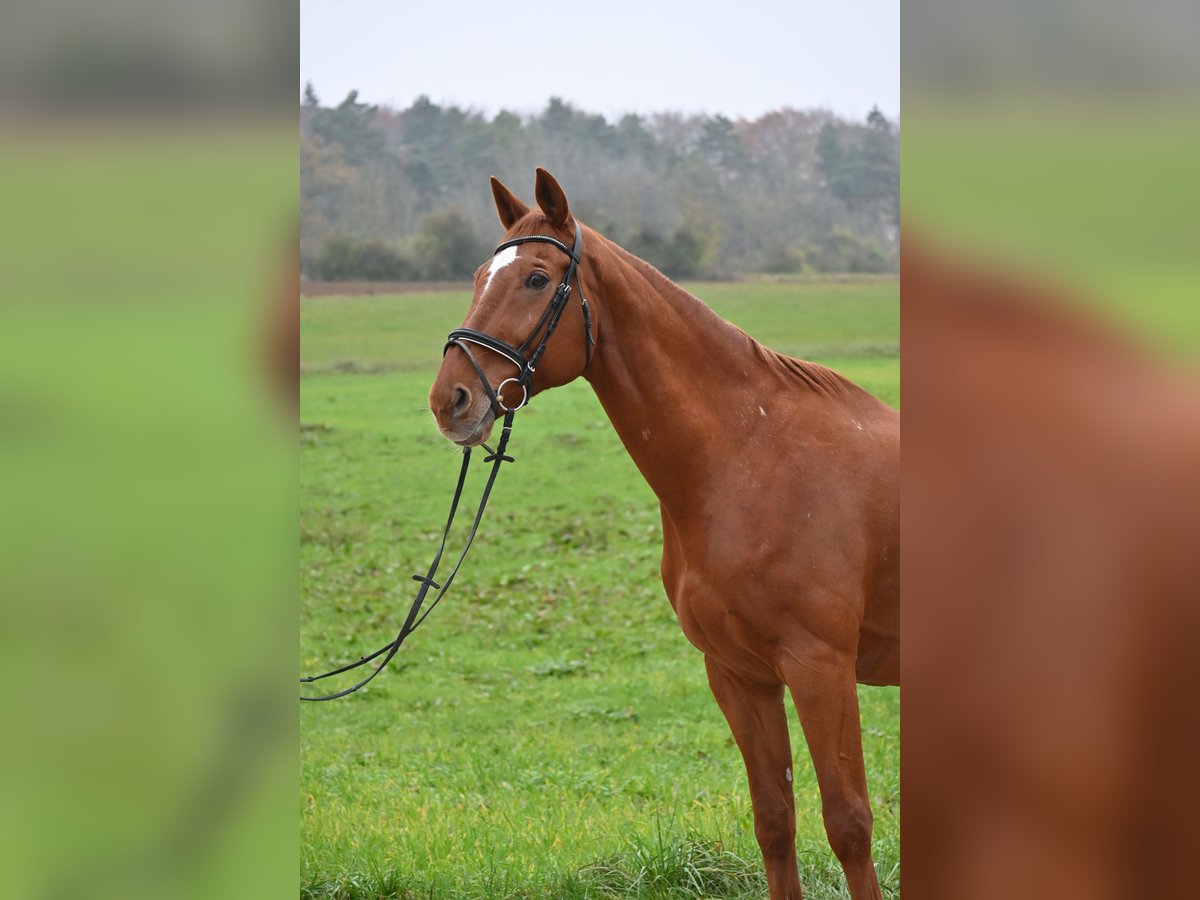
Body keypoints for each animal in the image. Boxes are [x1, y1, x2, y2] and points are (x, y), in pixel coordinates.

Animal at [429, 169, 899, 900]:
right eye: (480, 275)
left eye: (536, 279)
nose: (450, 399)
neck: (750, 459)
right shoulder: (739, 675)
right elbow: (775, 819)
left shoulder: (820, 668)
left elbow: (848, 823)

------------------------------

Activity: Before printing anything, remove the pictures; then print all the records exactly.

Task result:
Body keypoints for each animal in the image. Boxes are [x1, y1, x2, y2] and points are (x, y), in pixel coordinates.

Animal at [429, 169, 899, 900]:
right eye: (480, 275)
left eye: (536, 279)
nose: (450, 399)
neck: (750, 459)
right shoulder: (739, 675)
right elbow: (775, 819)
left shoulder: (820, 668)
left elbow: (848, 823)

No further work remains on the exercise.